- Document segment -
──────────
It's already been cut from 100 years to 25 years. Now, the timescale for cleaning up and knocking down Dounreay has been accelerated to just 90 seconds in a new video showing how the site will look when decommissioning is complete.

The animated flyover shows how the site will disappear over the coming years as more of the fast reactor experiment is cleaned out and demolished.

Demolition of the site's fuel fabrication plant earlier this month took the total to 100 facilities to have been cleared so far.

An intensive phase of work over the next decade or so will see major facilities such as reactor buildings and reprocessing plants also disappear from the skyline.

By the time the clean-up is complete, all that is likely to remain in place are secure stores for up to 15,000 cubic metres of intermediate-level waste and fuels from the clean-up programme.

Up to 175,000 cubic metres of low-level waste from the clean-up is earmarked for disposal in a series of adjacent vaults currently the subject of a planning application.

A final decision has yet to be taken on whether to keep the contaminated 1950s sphere that housed the first of the site's three reactors.

The current programme agreed with the Nuclear Decommissioning Authority, which owns Dounreay, is for the clean-up to be complete by 2032.
──────────
- Data extracts -
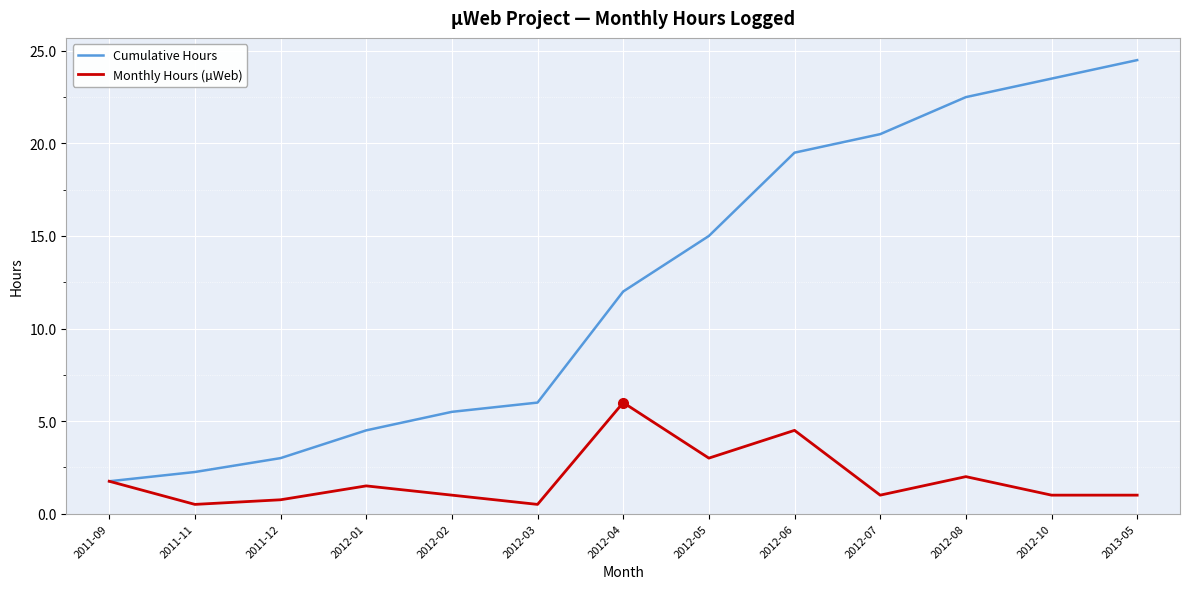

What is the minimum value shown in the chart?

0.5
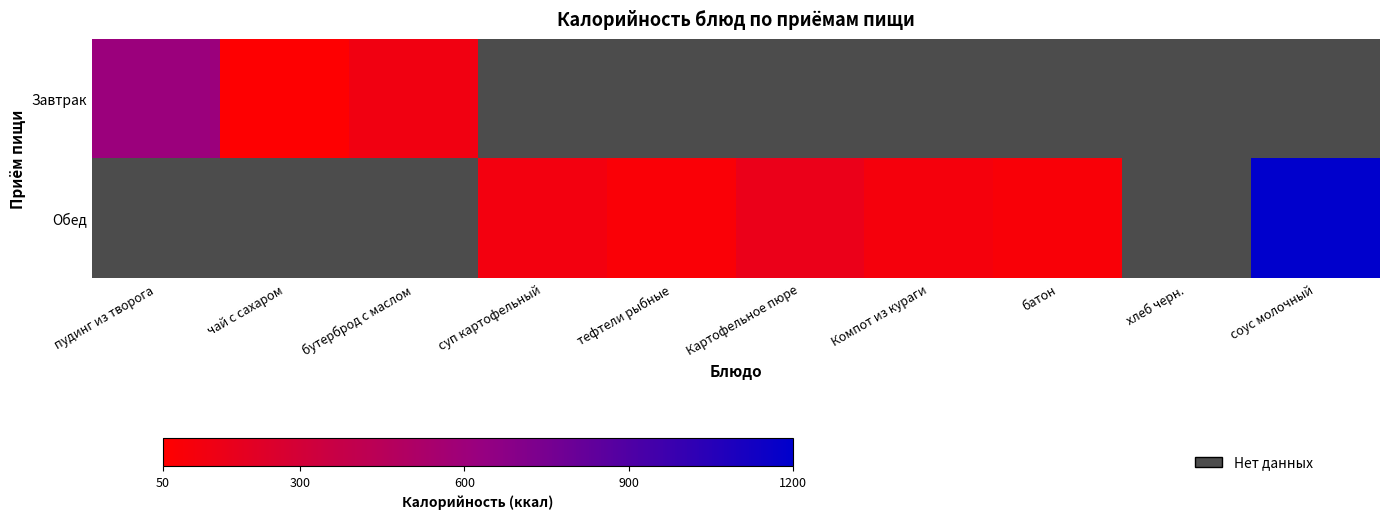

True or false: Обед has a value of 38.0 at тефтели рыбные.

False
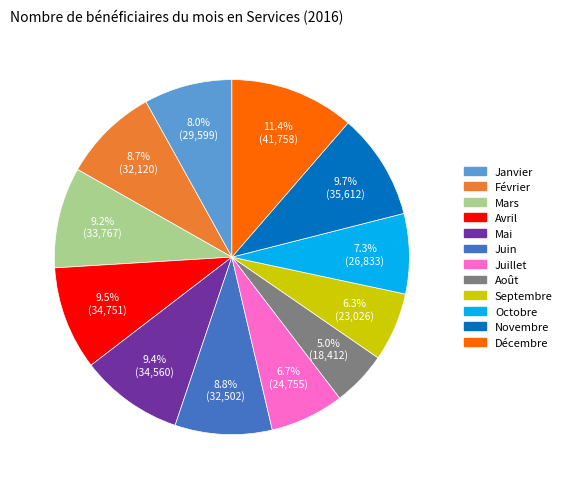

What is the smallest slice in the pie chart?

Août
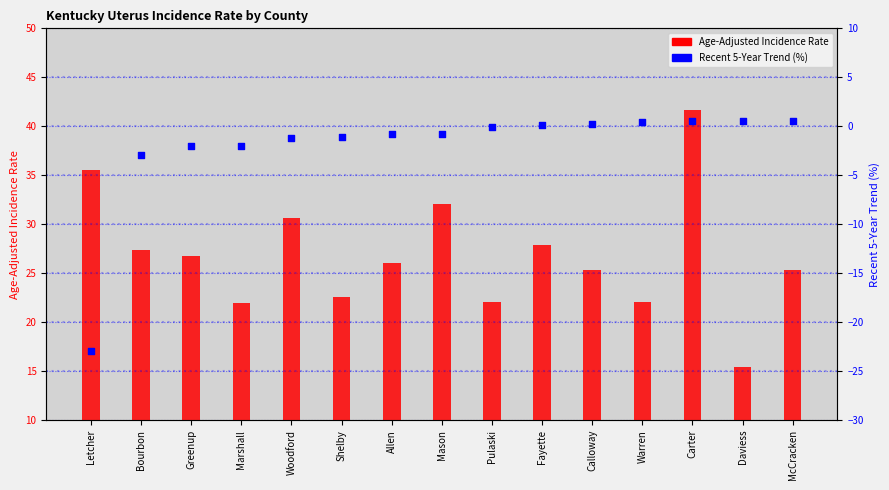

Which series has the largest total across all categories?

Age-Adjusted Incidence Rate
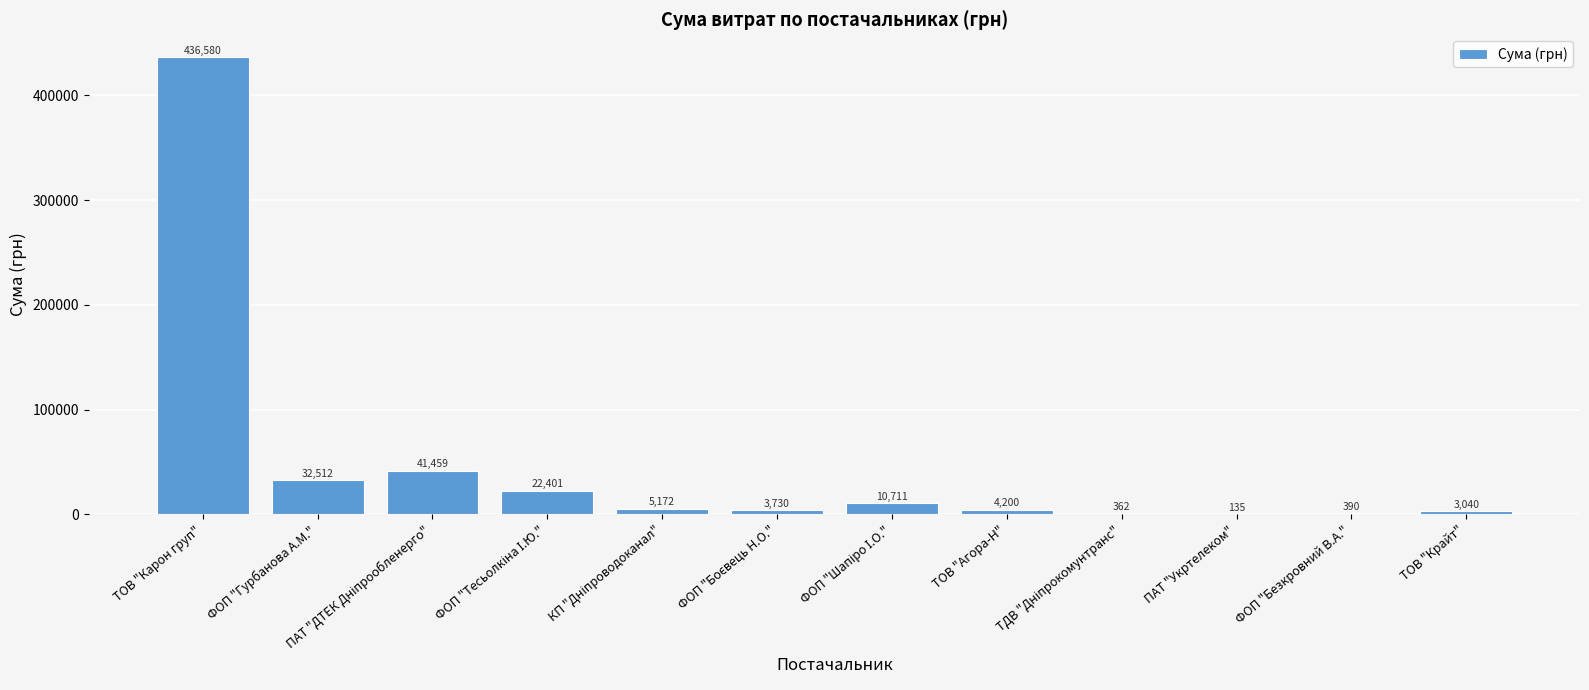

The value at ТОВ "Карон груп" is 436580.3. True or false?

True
──────────
- Your tasks -
**A)** Please reproduce the part of the Dounreay decommissioning text that opens with the words containing "Demolition of the" and closes with "a planning application.".
**B)** Carry the Dounreay decommissioning text forward with the next part, picking up after its final sentence.

- Answers given -
**A)**
Demolition of the site's fuel fabrication plant earlier this month took the total to 100 facilities to have been cleared so far.

An intensive phase of work over the next decade or so will see major facilities such as reactor buildings and reprocessing plants also disappear from the skyline.

By the time the clean-up is complete, all that is likely to remain in place are secure stores for up to 15,000 cubic metres of intermediate-level waste and fuels from the clean-up programme.

Up to 175,000 cubic metres of low-level waste from the clean-up is earmarked for disposal in a series of adjacent vaults currently the subject of a planning application.

**B)**
Site contractor UKAEA, supported by its business partners AMEC and CH2MHILL, is bringing forward proposals to accelerate this timescale further,

Site programme manager Alistair Macdonald of UKAEA said: "There are overwhelming safety, security and environmental reasons for decommissioning Dounreay as quickly as it is safe to do so.

"We've shown several times already that we can complete the clean-up on an earlier timescale and we're confident we can improve our planning estimates even further to bring in the completion date from its current position in 2032.

"I don't think we will ever reduce it to 90 seconds but the video does give the public a good impression of our focus on accelerating the clean-up and managing the wastes in a way that makes them safe and secure for future generations."